Wednesday, May 20, 2009

Preference or Kingdom

It is so easy to see that sometimes the church is not focused on the true Kingdom of God. That may not seem quite right at first glimpse, but look deeper into the words of the apostle Paul in Romans 14 and see if you can wrap your brain around this concept.

“For the kingdom of God is not a matter of eating and drinking, but of righteousness, peace and joy in the Holy Spirit.” Romans 14:17

How many times do we as a church place eating and drinking at the center of the issue? Okay, we never talk about eating because we don’t view gluttony as a sin. And some denominations still wrestle with whether or not to drink alcohol, which even members of the same church can’t agree on. But in my view, Paul is talking about something much deeper. Yes to the first century Christians he was writing to eating and drinking were the issues, but what has replaced those in the church today?

In 21st century American Christianity the issues may not be food and wine, but types of music. Maybe it is political party affiliation. Maybe it is how to spend money in the church. Maybe it is style of leadership. These issues have become the issues that divide the church and keep us from having the life of power in the Spirit of God that he has designed for us.

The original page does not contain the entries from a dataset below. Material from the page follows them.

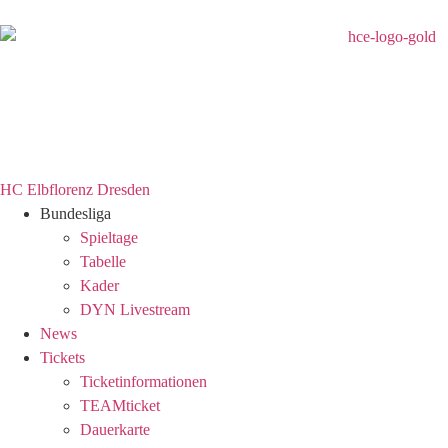
HC Elbflorenz Dresden
Bundesliga
Spieltage
Tabelle
Kader
DYN Livestream
News
Tickets
Ticketinformationen
TEAMticket
Dauerkarte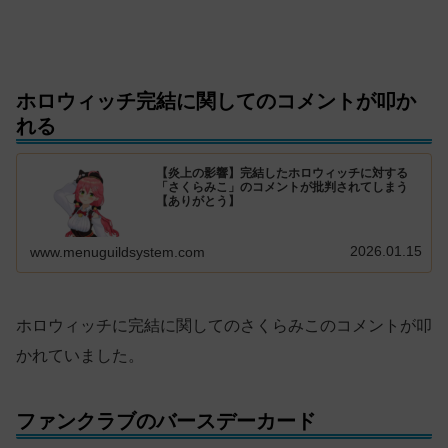
ホロウィッチ完結に関してのコメントが叩か
れる
【炎上の影響】完結したホロウィッチに対する
「さくらみこ」のコメントが批判されてしまう
【ありがとう】
2026.01.15
www.menuguildsystem.com
ホロウィッチに完結に関してのさくらみこのコメントが叩
かれていました。
ファンクラブのバースデーカード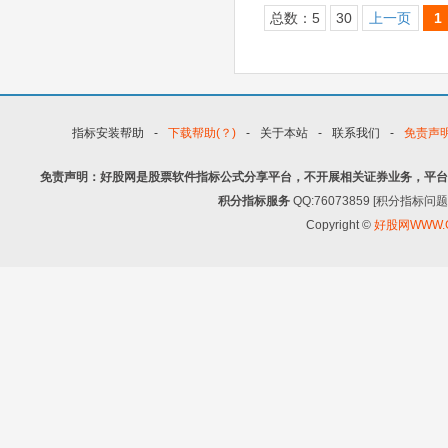
总数：5
30
上一页
1
指标安装帮助
-
下载帮助(？)
-
关于本站
-
联系我们
-
免责声
免责声明：好股网是股票软件指标公式分享平台，不开展相关证券业务，平台
积分指标服务
QQ:76073859 [积分指
Copyright ©
好股网WWW.G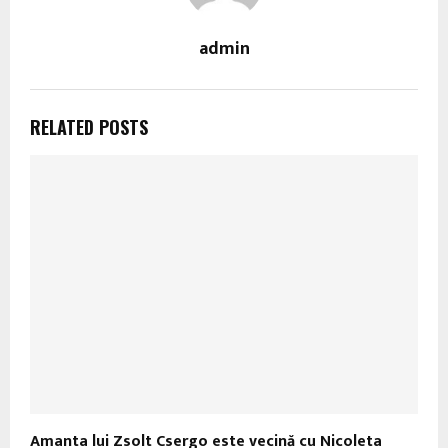
admin
RELATED POSTS
Amanta lui Zsolt Csergo este vecină cu Nicoleta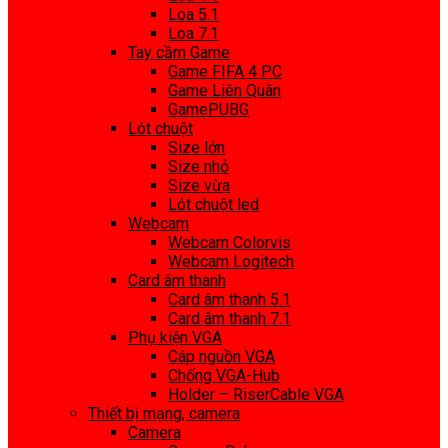
Loa 5.1
Loa 7.1
Tay cầm Game
Game FIFA 4 PC
Game Liên Quân
GamePUBG
Lót chuột
Size lớn
Size nhỏ
Size vừa
Lót chuột led
Webcam
Webcam Colorvis
Webcam Logitech
Card âm thanh
Card âm thanh 5.1
Card âm thanh 7.1
Phụ kiện VGA
Cáp nguồn VGA
Chống VGA-Hub
Holder – RiserCable VGA
Thiết bị mạng, camera
Camera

If we look at the passage, what we really see is that Paul is calling us to put aside our own personal preferences or desires and to focus on the major aspects of community that the church should be about. We are to lay aside our preferences for the good of others. We are to set aside our agenda for the agenda of God.

What Paul calls us to follow is a life of living rightly in God’s eyes; seek peace through giving preference to others over ourselves and to seeking out joy over complaining. The result of this type of life is a unified community seeking the honor and glory of God and not the agenda and prideful desires of man. If we were really honest we would say that our lives are not always seeking these areas because they require sacrifice. They require self-discipline. They require not getting our way.

What would the church look like today if we truly sought righteousness, peace and joy?